Instruction 1:
Answer these about the excerpt on the Experian lawsuit, one line each:
(a) What did the trial court grant, and for whom?
(b) Which two companies does it name as Experian's national counterparts?
(c) What do the local affiliates contract with Experian to do?

::: Document segment :::

Plaintiff sued Experian, CBRF, and their affiliated entities. The trial court granted summary judgment for all defendants. On appeal plaintiff contends that there are triable issues of fact as to whether its contract with CBRF may be read as permitting direct-to-consumer sales and whether Experian's conduct in cutting off plaintiff's access was improper. We conclude that summary judgment was properly granted and affirm.
A. Factual Background
The factual background of this matter is largely undisputed. Experian, like its two national counterparts Trans Union and Equifax, maintains a database of consumer credit information and issues credit reports as allowed by the Fair Credit Reporting Act (15 U.S.C. §§ 1681-1681t) (FCRA) and the California Consumer Credit Reporting Agencies Act (Civ. Code, §§ 1785.1-1785.35) (CCRAA). Experian also sells information from its database through local affiliates. The local affiliates are independent credit reporting agencies that maintain their own credit files and contract with Experian to store those files on Experian's automated credit reporting system. Some purchasers of Experian data, such as lending institutions and other businesses, use the information themselves to evaluate the credit worthiness of potential borrowers or for other legitimate business reasons. Other customers obtain the data for the purpose of reselling it to their own customers. In addition, consumers may obtain their own credit information.

::: Entries shown :::

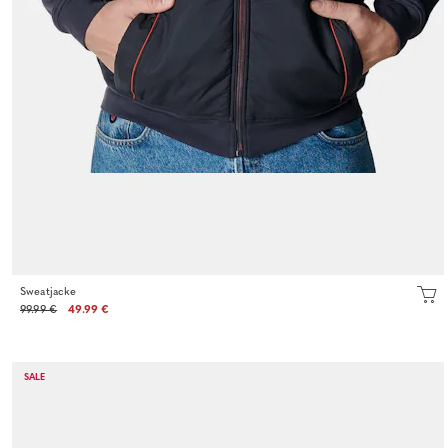
Sweatjacke
99.99 €
49.99 €
SALE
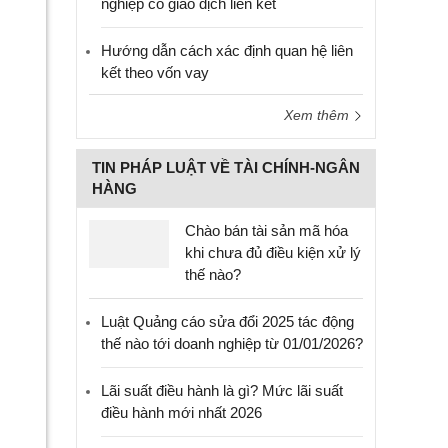
nghiệp có giao dịch liên kết
Hướng dẫn cách xác định quan hệ liên
kết theo vốn vay
Xem thêm
TIN PHÁP LUẬT VỀ TÀI CHÍNH-NGÂN
HÀNG
Chào bán tài sản mã hóa
khi chưa đủ điều kiện xử lý
thế nào?
Luật Quảng cáo sửa đổi 2025 tác động
thế nào tới doanh nghiệp từ 01/01/2026?
Lãi suất điều hành là gì? Mức lãi suất
điều hành mới nhất 2026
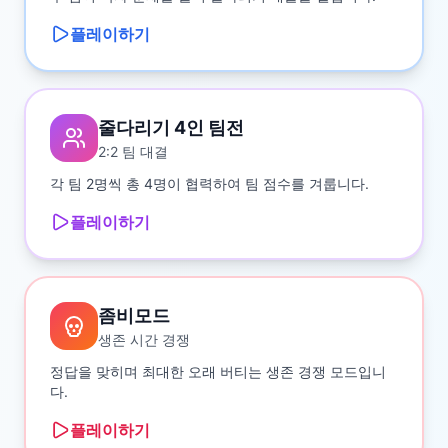
플레이하기
줄다리기 4인 팀전
2:2 팀 대결
각 팀 2명씩 총 4명이 협력하여 팀 점수를 겨룹니다.
플레이하기
좀비모드
생존 시간 경쟁
정답을 맞히며 최대한 오래 버티는 생존 경쟁 모드입니
다.
플레이하기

:::

Instruction 2:
Pull every line of text from the listing above and reproduce it unchanged, leaving the pictures out.

Task answer 1:
(a) Summary judgment for all defendants.
(b) Trans Union and Equifax.
(c) Store their credit files on Experian's automated credit reporting system.

Task answer 2:
Sweatjacke
99.99 €
49.99 €
SALE
nghiệp có giao dịch liên kết
Hướng dẫn cách xác định quan hệ liên
kết theo vốn vay
Xem thêm
TIN PHÁP LUẬT VỀ TÀI CHÍNH-NGÂN
HÀNG
Chào bán tài sản mã hóa
khi chưa đủ điều kiện xử lý
thế nào?
Luật Quảng cáo sửa đổi 2025 tác động
thế nào tới doanh nghiệp từ 01/01/2026?
Lãi suất điều hành là gì? Mức lãi suất
điều hành mới nhất 2026
플레이하기
줄다리기 4인 팀전
2:2 팀 대결
각 팀 2명씩 총 4명이 협력하여 팀 점수를 겨룹니다.
플레이하기
좀비모드
생존 시간 경쟁
정답을 맞히며 최대한 오래 버티는 생존 경쟁 모드입니
다.
플레이하기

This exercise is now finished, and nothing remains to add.